Attentive à l'inconnu, Émilie Allard crée des ensembles à partir d'une variété d'informations issues de son environnement. Par parenté formelle ou liés par la pensée, elle les assemble en fratrie visuelle. Son travail est électrisé par l'absence de certitude à laquelle l'humanité est confrontée. 
Allard regarde le monde à travers le prisme de la limite, ainsi qu'à travers l'expérience et le constat de la fusion ou de l'exclusion entre langage, matière et images. Ce faisant, elle puise de l'inspiration dans les discours psychanalytique, linguistique et philosophique. Ce qui se retrouve dans l'espace oscille entre possibilités limitées de la matière et charge signifiante des objets. Vertige, sculpture, mots, photographie et dessin sont ses outils de travail.
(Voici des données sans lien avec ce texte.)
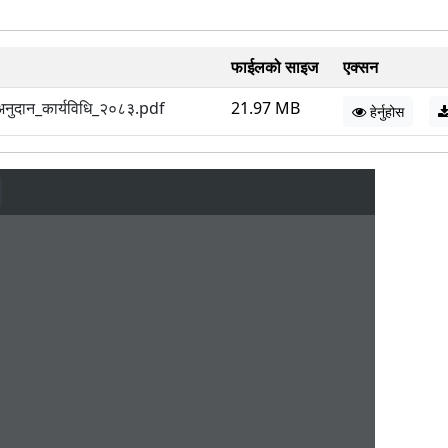
फाईलको साइज
एक्सन
_अनुदान_कार्यविधि_२०८३.pdf
21.97 MB
हेर्नुहोस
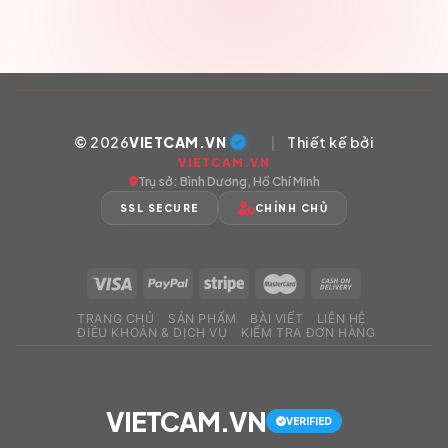
© 2026
VIETCAM.VN
|
Thiết kế bởi
VIETCAM.VN
Trụ sở: Bình Dương, Hồ Chí Minh
SSL SECURE
CHÍNH CHỦ
TRANG CHỦ
SẢN PHẨM
BÀI VIẾT
LIÊN HỆ
ĐIỀU KHOẢN & DỊCH VỤ
KIỂM TRA ĐƠN HÀNG
VIETCAM.VN
VERIFIED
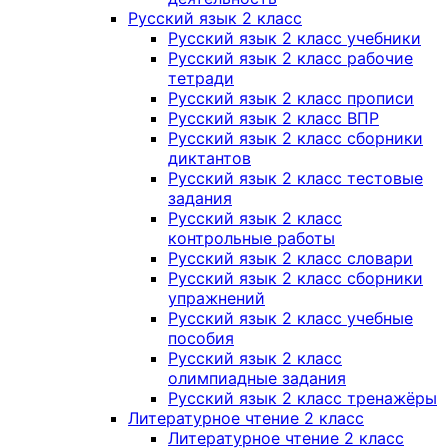
Русский язык 2 класс
Русский язык 2 класс учебники
Русский язык 2 класс рабочие
тетради
Русский язык 2 класс прописи
Русский язык 2 класс ВПР
Русский язык 2 класс сборники
диктантов
Русский язык 2 класс тестовые
задания
Русский язык 2 класс
контрольные работы
Русский язык 2 класс словари
Русский язык 2 класс сборники
упражнений
Русский язык 2 класс учебные
пособия
Русский язык 2 класс
олимпиадные задания
Русский язык 2 класс тренажёры
Литературное чтение 2 класс
Литературное чтение 2 класс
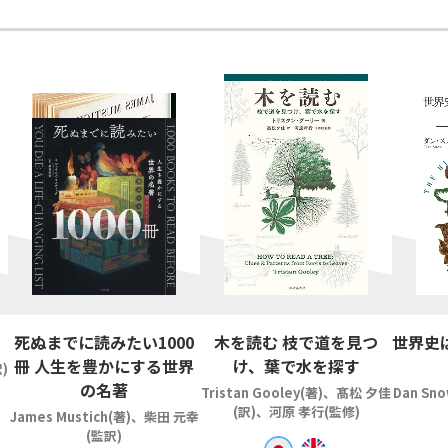
死ぬまでに読みたい1000
木を読む 枝で道を見つ
世界史
冊 人生を豊かにする世界
け、葉で水を探す
)
の名著
Tristan Gooley(著)、髙松 夕佳
Dan Sn
(訳)、河原 孝行(監修)
James Mustich(著)、柴田 元幸
(監訳)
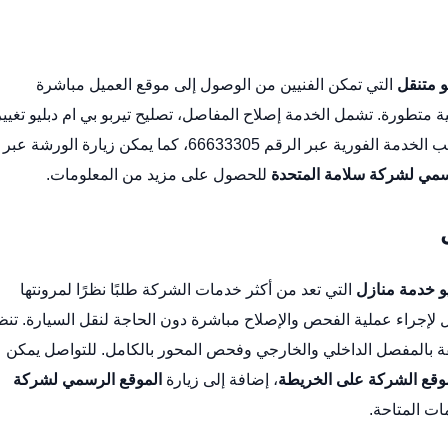
و متنقل
التي تمكن الفنيين من الوصول إلى موقع العميل مباشرة
ة متطورة. تشمل الخدمة إصلاح المفاصل،
تصليح تيربو بي ام دبليو
تغيير
قم 66633305، كما يمكن زيارة الورشة عبر
سمي لشركة سلامة المتحدة
للحصول على مزيد من المعلومات.
و خدمة منازل
التي تعد من أكثر خدمات الشركة طلبًا نظرًا لمرونتها
لإجراء عملية الفحص والإصلاح مباشرة دون الحاجة لنقل السيارة.
تنظ
ة بالمفصل الداخلي والخارجي وفحص المحور بالكامل. للتواصل يمكن
وقع الشركة على الخريطة
، إضافة إلى زيارة
الموقع الرسمي لشركة
ت المتاحة.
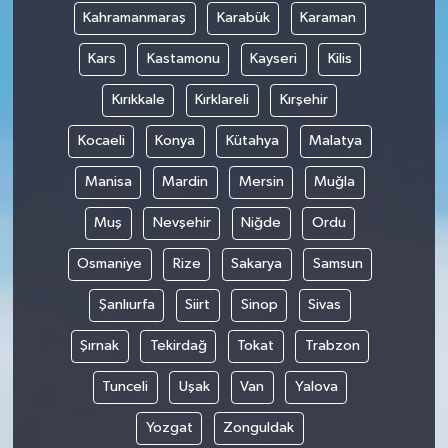
Kahramanmaraş
Karabük
Karaman
Kars
Kastamonu
Kayseri
Kilis
Kırıkkale
Kırklareli
Kırşehir
Kocaeli
Konya
Kütahya
Malatya
Manisa
Mardin
Mersin
Muğla
Muş
Nevşehir
Niğde
Ordu
Osmaniye
Rize
Sakarya
Samsun
Şanlıurfa
Siirt
Sinop
Sivas
Şırnak
Tekirdağ
Tokat
Trabzon
Tunceli
Uşak
Van
Yalova
Yozgat
Zonguldak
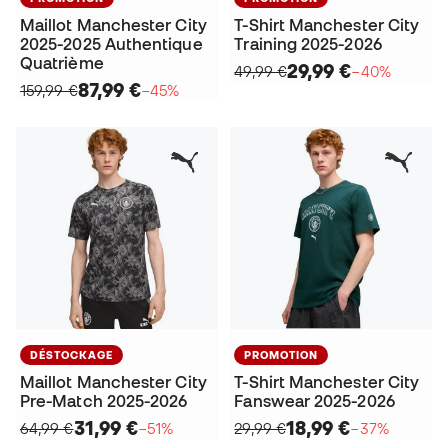
Maillot Manchester City
T-Shirt Manchester City
2025-2025 Authentique
Training 2025-2026
Quatrième
29,99 €
49,99 €
−40%
87,99 €
159,99 €
−45%
DÉSTOCKAGE
PROMOTION
Maillot Manchester City
T-Shirt Manchester City
Pre-Match 2025-2026
Fanswear 2025-2026
31,99 €
18,99 €
64,99 €
−51%
29,99 €
−37%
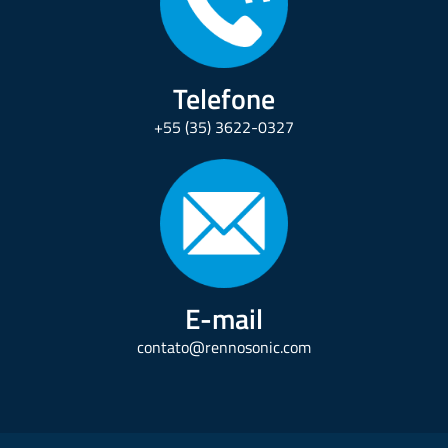
Telefone
+55 (35) 3622-0327
E-mail
contato@rennosonic.com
C'est elle-même qui le dit: Pointant vers ce qui se dérobe, l'effort sérieux et grave de l'entreprise frôle pourtant la blague et la grimace et finit contraint dans une phrase esthétique visuelle ou verbale imparfaite quoique possiblement efficace. Quant aux ressorts politiques et sociaux qui la préoccupent et sous-tendent ses intentions, ils n’apparaissent pas nécessairement de manière évidente dans les objets. Allard déplore et adore qu'un moment arrive toujours dans la conception des pièces où ces facteurs conceptuels fondateurs se dissolvent complètement dans l’objet qui lui continue de naître et d’assumer sa propre forme. Chaque pièce est marquée du sens que l'artiste croyait produire, bien qu'il finisse toujours par s’estomper pour laisser les objets pourtant faits de ce langage vivre et rayonner silencieusement dans l’espace.
Artiste et poète, Émilie Allard détient un baccalauréat en design graphique de l'Université du Québec à Montréal (2015) et une maîtrise en sculpture de l’Université Concordia (2023). En plus de sa pratique individuelle, elle a collaboré avec des chorégraphes et des danseuses et a fait partie d'un collectif multidisciplinaire. Son travail individuel et collectif a été présenté à plusieurs reprises, notamment au Centre Clark, au Festival international de littérature, à Tangente, à Arsenal art contemporain, à Espace Projet et à la Maison de la culture du Plateau. Comme poète, elle a été sélectionnée au concours de poésie 2018 de Radio-Canada et elle a publié Carbone scopique au Lézard amoureux en 2021; un deuxième recueil est prévu pour 2024 ainsi qu'un texte dans la revue Estuaire. Elle a complété une résidence au Lieu unique, à Nantes, grâce au Conseil des arts et des lettres du Québec entre novembre 2022 et janvier 2023.